* _Text for analysis_
****************************************

Hmm. If you'll forgive another Patti Lupone-type digression, many years ago our mutual pal Ned Sherrin decided to launch, just for a laugh, a rumor that me and Carol Thatcher (Mrs T's daughter) were having an affair. Ned told somebody, and somebody told somebody else, and about eight months later it turned up as an item in Nigel Dempster's highly authoritative Daily Mail gossip column, along with a rather goofy picture of me and Carol at a David Frost shindig at the Grosvenor House in Park Lane. And Ned was stunned - because he assumed the Daily Mail story was true. Because, by the time it circled back to him, he'd clean forgotten he'd started the whole business.
Oddly enough, that's exactly how James Comey and Andrew McCabe and John Brennan work. At the FISA court, the FBI, to bolster their reliance on the Steele dossier, pointed to newspaper stories appearing to corroborate aspects of it - even though, as he subsequently testified under oath at the Old Bailey, those stories were in fact fed to those reporters by Steele himself. Nevertheless, it works like a charm on gullible FISA judges. You take one thing and you make it two things. Or even better, you take nothing and you make it a thing: Here, from yesterday's letter by Senator Ron Johnson, are McCabe, Sally Yates and other FBI/DOJ honchos arranging for Comey to brief Trump on the Steele dossier for the sole purpose of giving CNN a news peg for leaking details about what's in it.

****************************************

* _Explore the material_
- A) Answer these questions about the text on planted stories:
(i) Who decided to launch the rumor about an affair with Carol Thatcher?
(ii) At what venue was the David Frost shindig held?
(iii) Whose letter from yesterday is cited?
- B) List every person named in the second paragraph of the text on planted stories, the one beginning "Oddly enough".

Per-instance keypoint data:
****************************************

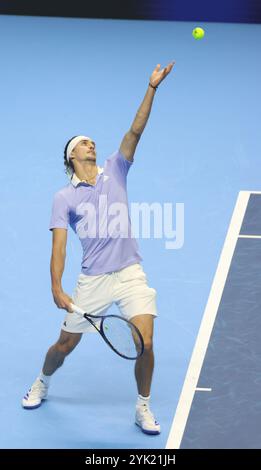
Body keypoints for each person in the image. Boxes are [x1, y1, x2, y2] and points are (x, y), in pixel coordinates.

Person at [22, 62, 175, 435]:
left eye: (92, 141)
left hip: (130, 273)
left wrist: (152, 88)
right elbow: (59, 246)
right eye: (83, 142)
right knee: (63, 346)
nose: (91, 143)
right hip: (93, 282)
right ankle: (43, 379)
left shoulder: (116, 168)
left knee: (146, 342)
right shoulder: (63, 197)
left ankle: (142, 406)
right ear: (72, 156)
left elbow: (135, 130)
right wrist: (57, 287)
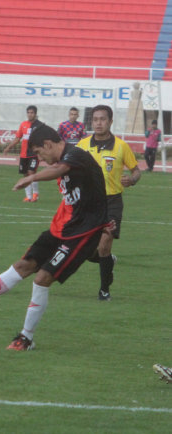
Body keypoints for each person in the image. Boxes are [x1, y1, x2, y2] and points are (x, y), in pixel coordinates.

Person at [0, 124, 109, 351]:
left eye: (39, 152)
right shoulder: (64, 159)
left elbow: (59, 170)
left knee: (42, 278)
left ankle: (26, 338)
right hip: (62, 228)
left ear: (48, 144)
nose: (39, 158)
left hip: (82, 233)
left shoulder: (75, 154)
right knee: (22, 265)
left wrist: (31, 178)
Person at [77, 105, 141, 301]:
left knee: (105, 243)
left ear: (110, 121)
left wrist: (133, 179)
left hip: (112, 200)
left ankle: (104, 290)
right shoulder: (83, 145)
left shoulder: (121, 146)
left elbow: (136, 170)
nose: (98, 123)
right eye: (95, 119)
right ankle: (108, 261)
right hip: (89, 202)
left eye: (102, 119)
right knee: (87, 251)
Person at [3, 105, 43, 202]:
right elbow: (18, 138)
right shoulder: (23, 124)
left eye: (32, 112)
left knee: (31, 173)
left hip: (34, 154)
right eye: (28, 112)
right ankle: (28, 197)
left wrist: (41, 154)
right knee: (25, 175)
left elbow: (43, 140)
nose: (30, 114)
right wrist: (9, 147)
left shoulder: (40, 126)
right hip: (24, 154)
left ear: (35, 114)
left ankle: (35, 194)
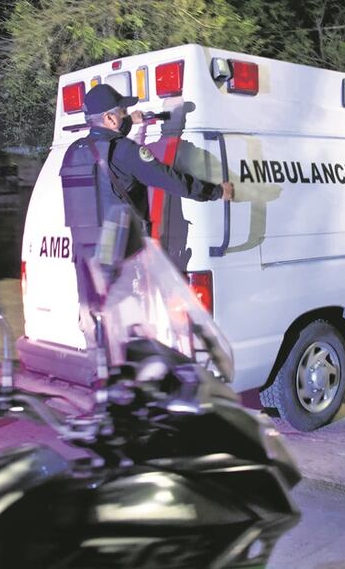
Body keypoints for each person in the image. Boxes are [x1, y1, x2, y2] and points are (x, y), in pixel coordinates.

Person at [59, 84, 233, 379]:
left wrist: (130, 122)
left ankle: (103, 382)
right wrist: (217, 191)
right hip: (121, 258)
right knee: (128, 333)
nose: (126, 115)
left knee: (97, 328)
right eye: (122, 111)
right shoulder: (124, 151)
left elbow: (108, 166)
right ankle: (127, 388)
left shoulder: (74, 152)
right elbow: (171, 179)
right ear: (110, 119)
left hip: (85, 260)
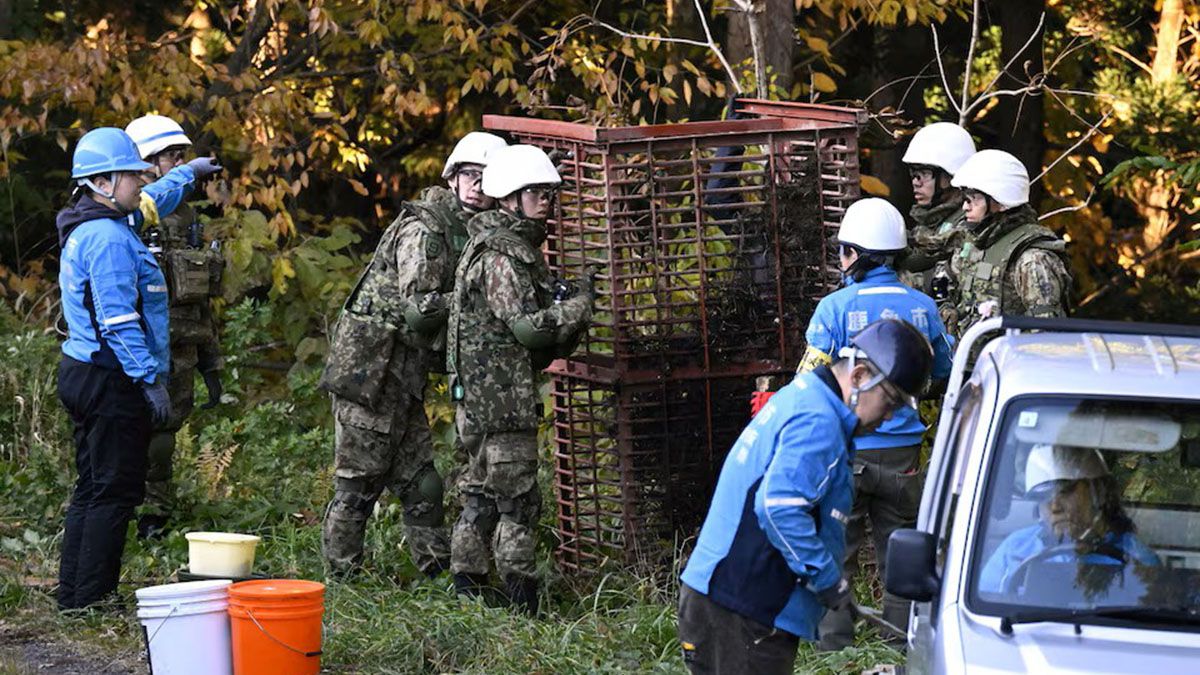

****************************************

* _Solutions to each task_
- A)
(i) Ned Sherrin
(ii) The Grosvenor House in Park Lane
(iii) Senator Ron Johnson

- B) James Comey, Andrew McCabe, John Brennan, Steele, Ron Johnson, Sally Yates, Trump